DATA FOR THIS TASK:

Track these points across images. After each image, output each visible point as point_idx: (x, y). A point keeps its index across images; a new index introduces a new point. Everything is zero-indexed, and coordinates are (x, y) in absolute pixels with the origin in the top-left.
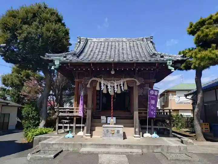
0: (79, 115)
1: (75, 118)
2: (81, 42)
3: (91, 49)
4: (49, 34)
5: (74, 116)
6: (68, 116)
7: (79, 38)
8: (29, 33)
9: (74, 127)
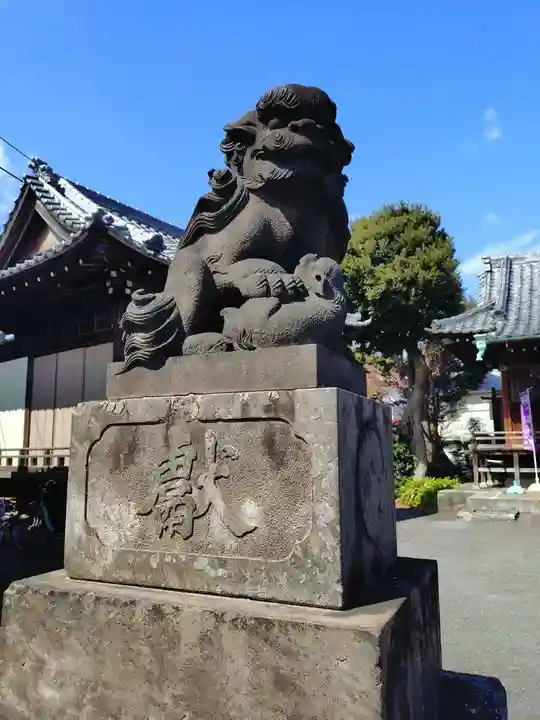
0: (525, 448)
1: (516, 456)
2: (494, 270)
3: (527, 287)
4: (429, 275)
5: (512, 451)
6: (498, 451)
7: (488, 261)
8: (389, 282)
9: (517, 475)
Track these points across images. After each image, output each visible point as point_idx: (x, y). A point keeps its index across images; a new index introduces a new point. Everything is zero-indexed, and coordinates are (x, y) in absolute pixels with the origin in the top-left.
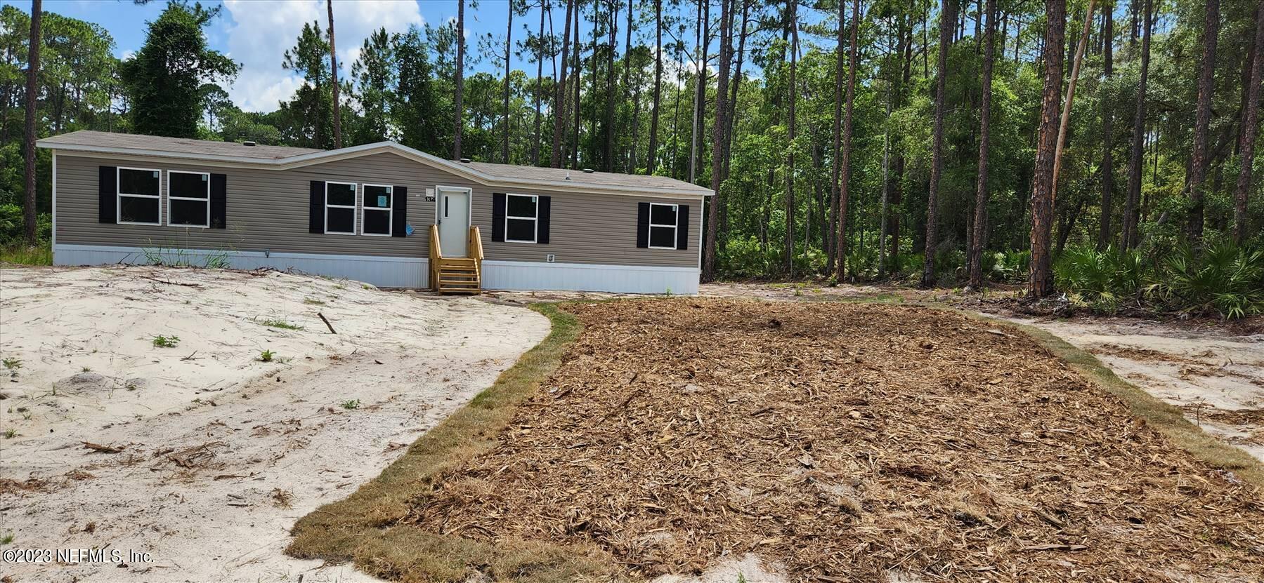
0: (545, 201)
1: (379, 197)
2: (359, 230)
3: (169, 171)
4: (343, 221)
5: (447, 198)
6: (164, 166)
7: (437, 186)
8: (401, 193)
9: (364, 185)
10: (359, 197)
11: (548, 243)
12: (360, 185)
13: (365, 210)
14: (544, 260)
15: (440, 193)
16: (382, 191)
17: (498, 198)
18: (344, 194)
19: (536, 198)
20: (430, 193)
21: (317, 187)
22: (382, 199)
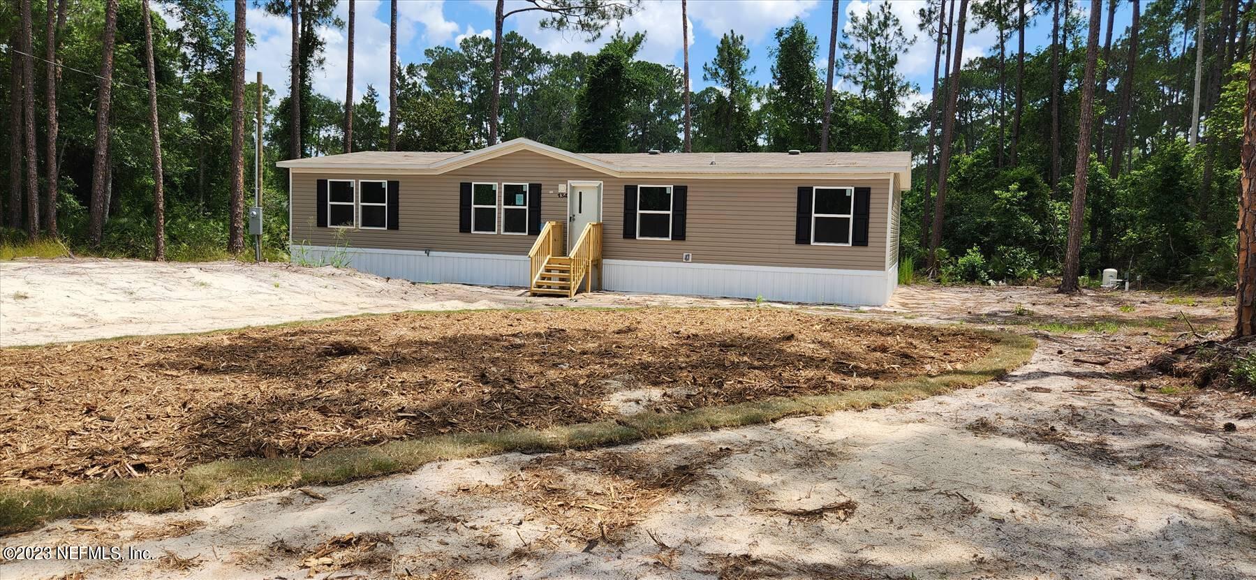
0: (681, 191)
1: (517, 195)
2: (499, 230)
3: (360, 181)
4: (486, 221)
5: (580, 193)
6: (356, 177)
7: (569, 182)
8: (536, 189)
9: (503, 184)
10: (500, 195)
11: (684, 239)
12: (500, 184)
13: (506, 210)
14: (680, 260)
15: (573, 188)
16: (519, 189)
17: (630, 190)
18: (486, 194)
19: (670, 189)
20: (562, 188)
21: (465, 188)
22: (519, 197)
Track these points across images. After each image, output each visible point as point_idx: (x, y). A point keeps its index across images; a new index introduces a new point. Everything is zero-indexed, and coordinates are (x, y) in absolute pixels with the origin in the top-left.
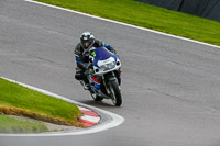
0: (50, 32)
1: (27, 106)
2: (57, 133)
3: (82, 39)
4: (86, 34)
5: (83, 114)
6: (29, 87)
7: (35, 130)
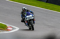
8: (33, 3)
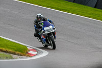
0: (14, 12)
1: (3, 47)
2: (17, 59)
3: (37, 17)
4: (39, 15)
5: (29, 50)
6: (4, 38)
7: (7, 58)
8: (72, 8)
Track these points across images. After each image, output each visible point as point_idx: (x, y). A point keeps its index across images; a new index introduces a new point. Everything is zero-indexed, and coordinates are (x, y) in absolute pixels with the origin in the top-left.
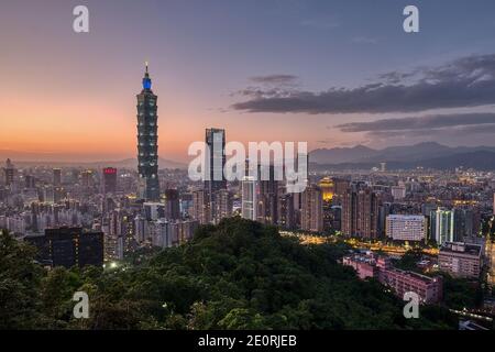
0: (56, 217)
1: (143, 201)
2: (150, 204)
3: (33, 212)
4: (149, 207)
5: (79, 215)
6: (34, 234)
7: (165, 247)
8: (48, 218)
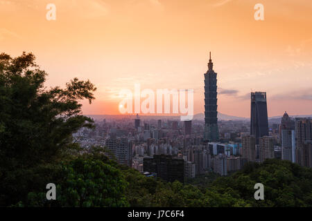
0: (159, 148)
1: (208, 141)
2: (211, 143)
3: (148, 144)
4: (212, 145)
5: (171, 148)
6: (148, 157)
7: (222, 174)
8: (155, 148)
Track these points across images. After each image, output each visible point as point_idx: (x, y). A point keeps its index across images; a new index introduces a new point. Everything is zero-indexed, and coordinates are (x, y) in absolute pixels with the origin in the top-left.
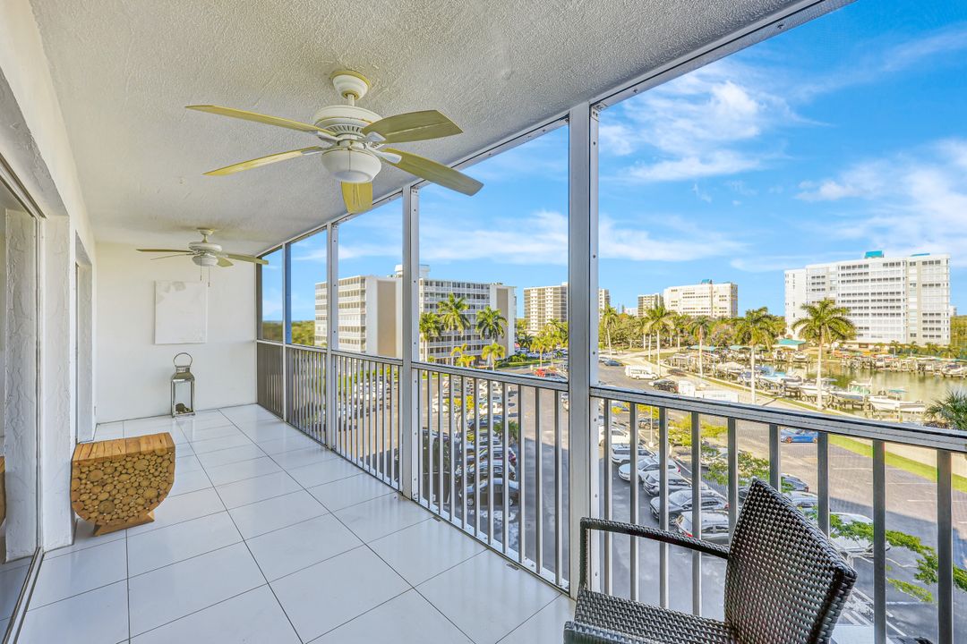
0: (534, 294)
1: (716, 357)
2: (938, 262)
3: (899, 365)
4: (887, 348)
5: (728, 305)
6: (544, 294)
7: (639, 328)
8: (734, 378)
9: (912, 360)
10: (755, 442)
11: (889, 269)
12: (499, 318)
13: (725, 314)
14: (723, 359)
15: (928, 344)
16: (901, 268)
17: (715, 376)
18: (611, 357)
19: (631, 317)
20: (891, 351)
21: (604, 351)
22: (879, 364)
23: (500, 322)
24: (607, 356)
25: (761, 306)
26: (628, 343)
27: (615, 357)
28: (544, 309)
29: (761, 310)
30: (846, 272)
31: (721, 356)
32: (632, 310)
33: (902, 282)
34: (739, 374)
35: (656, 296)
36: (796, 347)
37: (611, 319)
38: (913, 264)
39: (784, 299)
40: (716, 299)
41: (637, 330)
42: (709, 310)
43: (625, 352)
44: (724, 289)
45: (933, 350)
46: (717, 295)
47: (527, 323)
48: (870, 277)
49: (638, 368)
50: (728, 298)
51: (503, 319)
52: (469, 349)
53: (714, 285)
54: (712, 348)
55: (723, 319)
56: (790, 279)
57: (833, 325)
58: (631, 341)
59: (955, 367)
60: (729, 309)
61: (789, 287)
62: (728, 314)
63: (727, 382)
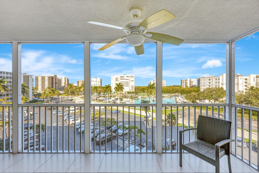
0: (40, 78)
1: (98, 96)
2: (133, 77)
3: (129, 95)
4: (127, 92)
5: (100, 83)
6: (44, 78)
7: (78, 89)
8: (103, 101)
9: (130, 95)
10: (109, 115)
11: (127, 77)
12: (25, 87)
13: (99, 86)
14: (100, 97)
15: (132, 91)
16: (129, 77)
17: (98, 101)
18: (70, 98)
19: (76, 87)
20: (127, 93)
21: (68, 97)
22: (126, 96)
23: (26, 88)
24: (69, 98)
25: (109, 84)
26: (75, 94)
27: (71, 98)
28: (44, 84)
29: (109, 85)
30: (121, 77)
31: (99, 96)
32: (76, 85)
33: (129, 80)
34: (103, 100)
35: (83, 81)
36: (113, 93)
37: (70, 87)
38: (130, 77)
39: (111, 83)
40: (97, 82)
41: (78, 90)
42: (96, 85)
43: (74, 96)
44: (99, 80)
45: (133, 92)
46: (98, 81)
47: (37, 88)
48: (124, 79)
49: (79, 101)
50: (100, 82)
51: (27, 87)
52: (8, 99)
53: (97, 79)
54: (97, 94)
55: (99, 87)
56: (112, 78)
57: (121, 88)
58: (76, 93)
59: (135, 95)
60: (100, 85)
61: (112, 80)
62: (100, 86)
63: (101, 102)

YOUR INSTRUCTIONS:
Retype exactly the lines of the data above that fall between the line with "2: (359, 230)" and the line with "21: (317, 187)", inclusive, and add nothing.

RESULT:
2: (359, 230)
3: (169, 171)
4: (343, 221)
5: (447, 198)
6: (164, 166)
7: (437, 186)
8: (401, 193)
9: (364, 185)
10: (359, 197)
11: (548, 243)
12: (360, 185)
13: (365, 210)
14: (544, 260)
15: (440, 193)
16: (382, 191)
17: (498, 198)
18: (344, 194)
19: (536, 198)
20: (430, 193)
21: (317, 187)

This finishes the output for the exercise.